The team’s stadium was damaged and work had to be done around the clock to get it ready for the first home game at the end of April, following the resumption of the J-league which had been suspended for six weeks. Even then, fans were told not to bounce too much when the action resumed.

In the past, there had not been much call for bouncing of any kind. Vegalta Sendai had, for years, not been much more than an afterthought in Japanese football.

Yet, in 2011, after the resumption of the league, Sendai seemed on the rise.

For awhile, the team occupied the hitherto heady heights of the top spot. It didn’t last, nobody thought it would, but still, the team surprised the whole of football by finishing fourth.

Most assumed that the run of good results was due, at least to the wave of emotion that carried the team forward.

By the time the new season started back in March, that had all been forgotten, but Sendai had improved and found a new level of consistency.

For large parts of the season, fans became increasingly excited as their team topped the table and was battling it out with Sanfrecce Hiroshima.

Going into the penultimate game, Sendai had to defeat Albirex Niigata to keep their hopes alive.

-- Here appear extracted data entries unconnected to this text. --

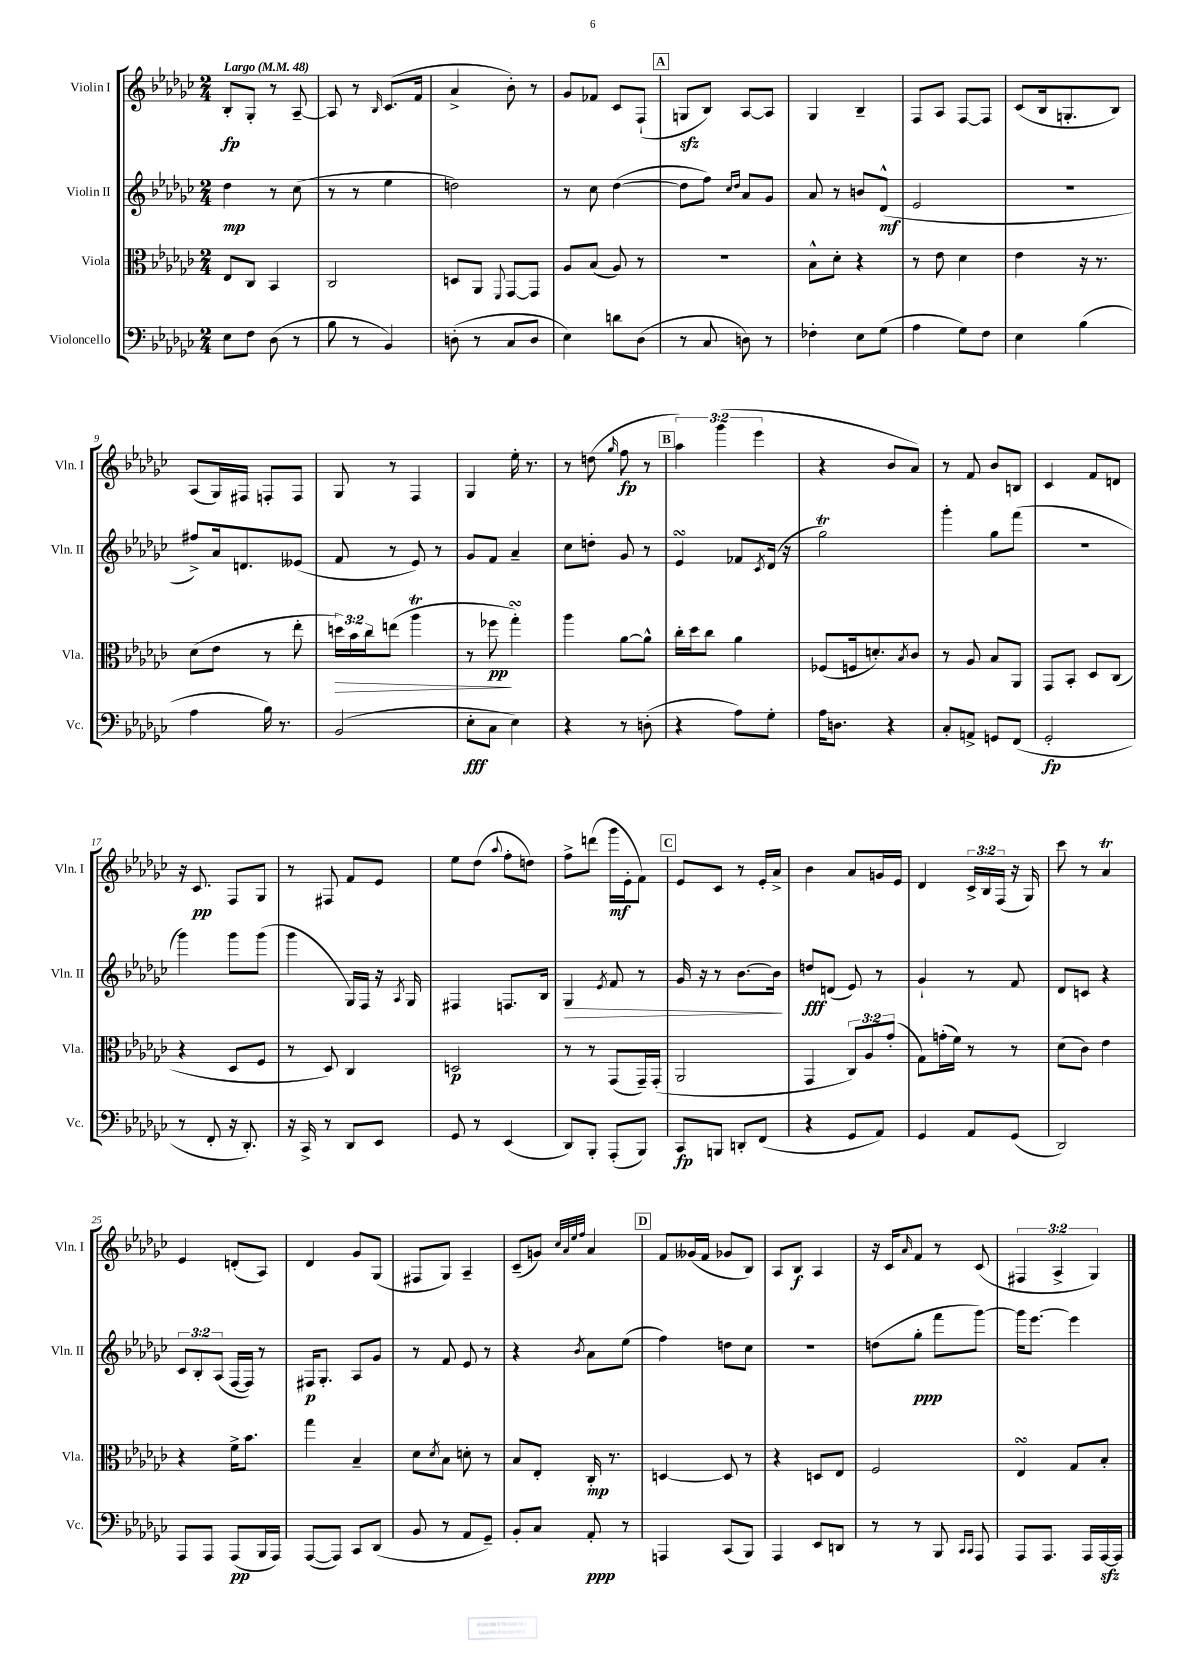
<<
\new StaffGroup <<
\new Staff = "s0" \with { instrumentName = "Violin I" shortInstrumentName = "Vln. I" } {
    \clef treble \key ges \major \numericTimeSignature \time 2/4 \override Staff.TupletNumber.text = #tuplet-number::calc-fraction-text \tempo "Largo" 4 = 48
    bes8-.\fp ges8-. r8 aes8~-- |
    aes8 r8 \grace { bes16 } ces'8.( f'16 |
    aes'4-> bes'8-.) r8 |
    ges'8 fes'8 ces'8 f8-!( |
    \mark \markup { \box "A" } g8\sfz bes8) aes8~ aes8 |
    ges4 bes4-- |
    f8 aes8 f8~ f8 |
    ces'8( bes16 g8.-. bes8) |
    aes8( ges16) fis16 f8-. f8 |
    ges8 r8 f4 |
    ges4 ees''16-. r8. |
    r8 d''8( \grace { ges''16 } f''8\fp r8 |
    \mark \markup { \box "B" } \tuplet 3/2 { aes''4) ges'''4( ees'''4 } |
    r4 bes'8 aes'8) |
    r8 f'8 bes'8 b8 |
    ces'4 f'8 d'8 |
    r16 ces'8.\pp f8 ges8 |
    r8 fis8 f'8 ees'8 |
    ees''8 des''8( \appoggiatura { aes''8 } f''8-. d''8) |
    f''8-> d'''8( ges'''16\mf ees'16-. f'8) |
    \mark \markup { \box "C" } ees'8 ces'8 r8 ees'16-. aes'16-> |
    bes'4 aes'8 g'16 ees'16 |
    des'4 \tuplet 3/2 { ces'16-> bes16 f16( } r16 ges16) |
    ces'''8 r8 aes'4\trill |
    ees'4 d'8-.( aes8) |
    des'4 ges'8 ges8( |
    fis8 ges8) aes4-- |
    ces'8--( g'8) \grace { ces''32 aes'32 ees''32 f''32 } aes'4 |
    \mark \markup { \box "D" } f'8 geses'16( f'16 ges'8 bes8) |
    aes8 bes8\f aes4 |
    r16 ces'16 \grace { aes'16 } f'8 r8 ces'8( |
    \tuplet 3/2 { fis4 aes4-> ges4) } \bar "|." |
}
\new Staff = "s1" \with { instrumentName = "Violin II" shortInstrumentName = "Vln. II" } {
    \clef treble \key ges \major \numericTimeSignature \time 2/4 \override Staff.TupletNumber.text = #tuplet-number::calc-fraction-text
    des''4\mp r8 ces''8( |
    r8 r8 ees''4 |
    d''2) |
    r8 ces''8 des''4~( |
    \mark \markup { \box "A" } des''8 f''8) \grace { ces''16 des''16 } aes'8 ges'8 |
    aes'8 r8 b'8 des'8-^\mf( |
    ees'2 |
    R2 |
    fis''8->) aes'16 d'8. eeses'8( |
    f'8 r8 ees'8) r8 |
    ges'8 f'8 aes'4-- |
    ces''8 d''8-. ges'8 r8 |
    \mark \markup { \box "B" } ees'4\turn fes'8 \acciaccatura { ces'8 } des'16( r16 |
    ges''2\trill) |
    ges'''4-. ges''8 f'''8( |
    R2 |
    ges'''4) ges'''8 ges'''8( |
    ges'''4 ges16) f16 r16 \acciaccatura { aes8 } ges16 |
    fis4 f8. bes16 |
    ges4\> \acciaccatura { ees'8 } f'8 r8 |
    \mark \markup { \box "C" } ges'16 r16 r8 bes'8.~ bes'16\! |
    d''8\fff d'8( ees'8) r8 |
    ges'4-! r8 f'8 |
    des'8 c'8 r4 |
    \tuplet 3/2 { ces'8 bes8-. aes8( } f16~ f16) r8 |
    fis16\p ges8.-. aes8 ges'8 |
    r8 f'8 ees'8 r8 |
    r4 \acciaccatura { bes'8 } aes'8 ees''8( |
    \mark \markup { \box "D" } f''4) d''8 ces''8 |
    R2 |
    d''8( ges''8-.\ppp f'''8 ges'''8~) |
    ges'''16 ees'''8.~ ees'''4 \bar "|." |
}
\new Staff = "s2" \with { instrumentName = "Viola" shortInstrumentName = "Vla." } {
    \clef alto \key ges \major \numericTimeSignature \time 2/4 \override Staff.TupletNumber.text = #tuplet-number::calc-fraction-text
    ees8 ces8 bes,4 |
    ces2 |
    d8 aes,8 \appoggiatura { f,8 } ges,8~ ges,8 |
    aes8 bes8( aes8) r8 |
    \mark \markup { \box "A" } R2 |
    bes8-^ des'8-. r4 |
    r8 ees'8 des'4 |
    ees'4 r16 r8. |
    des'8( ees'8 r8 ees''8-. |
    \tuplet 3/2 { d''16\>) bes'16 ces''16 } e''8( aes''4\trill |
    r8 fes''8\pp\! ges''4-.\turn) |
    aes''4 aes'8~ aes'8-^ |
    \mark \markup { \box "B" } ces''16-. des''16 ces''8 aes'4 |
    fes8( f16 d'8.-.) \acciaccatura { bes8 } ces'8 |
    r8 aes8 bes8 aes,8 |
    ges,8 bes,8-. des8 ces8( |
    r4 des8 f8 |
    r8 des8) ces4 |
    d2\p |
    r8 r8 ges,8( ges,16--) ges,16-.( |
    \mark \markup { \box "C" } aes,2 |
    ges,4 \tuplet 3/2 { ces8) aes8 ges'8-.( } |
    ges8) g'16-.( f'16) r8 r8 |
    des'8( ces'8) ees'4 |
    r4 f'16-> bes'8. |
    ges''4 bes4-- |
    des'8 \acciaccatura { des'8 } bes8 d'8-. r8 |
    bes8 ees8-. ces16-.\mp r8. |
    \mark \markup { \box "D" } d4~ d8 r8 |
    r4 d8 ees8 |
    f2 |
    ees4\turn ges8 bes8-. \bar "|." |
}
\new Staff = "s3" \with { instrumentName = "Violoncello" shortInstrumentName = "Vc." } {
    \clef bass \key ges \major \numericTimeSignature \time 2/4
    ees8 f8 des8( r8 |
    bes8 r8 bes,4) |
    d8-.( r8 ces8 d8 |
    ees4) d'8 des8( |
    \mark \markup { \box "A" } r8 ces8 d8) r8 |
    fes4-. ees8 ges8( |
    aes4 ges8) f8 |
    ees4 bes4( |
    aes4 bes16) r8. |
    bes,2( |
    ees8-.\fff ces8 ees4) |
    r4 r8 d8-.( |
    \mark \markup { \box "B" } r4 aes8) ges8-. |
    aes16 d8. r4 |
    ces8-. a,8-> g,8 f,8( |
    ges,2-.\fp |
    r8 f,8-. r16 des,8.-.) |
    r16 ces,16-> r8 des,8 ees,8 |
    ges,8 r8 ees,4( |
    des,8) bes,,8-. aes,,8-.( bes,,8) |
    \mark \markup { \box "C" } ces,8\fp b,,8 d,8-. f,8( |
    r4 ges,8 aes,8) |
    ges,4 aes,8 ges,8( |
    des,2) |
    aes,,8 aes,,8 aes,,8\pp( bes,,16 aes,,16) |
    aes,,8~( aes,,8) ces,8 des,8( |
    bes,8 r8 aes,8 ges,8--) |
    bes,8-. ces8 aes,8-.\ppp r8 |
    \mark \markup { \box "D" } a,,4 ces,8( bes,,8) |
    aes,,4 ees,8 d,8 |
    r8 r8 bes,,8 \grace { ces,16 ces,16 } aes,,8 |
    aes,,8 aes,,8. aes,,16 aes,,16~\sfz aes,,16 \bar "|." |
}
>>
>>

"The only game we lost at home this season was against Shimizu when it hailed,''said coach Makoto Teguramori. "We rarely lose at home so we feel confident we can keep the title chase alive. We'll build on the strength of our supporters to fight to the end.''

"We were determined to be the symbol of hope for the entire region,'' Teguramori said. "Many people saw us as a reason to live, so we have tried to prove them right. By winning we can encourage them.''

Unfortunately for Sendai and its fans, the team just couldn’t take that final step and lost at home to Niigata while at the opposite end of the country, Hiroshima defeated Cerezo Osaka 4-1 to take the trophy.

“When I realised the title was ours, my mind went blank,” said Sanfrecce midfielder Koji Morisaki. “But I’m just really delighted. We’ve been through some tough patches, but today we got our reward. I’m so happy that I was born and raised in Hiroshima and could play football for Sanfrecce.”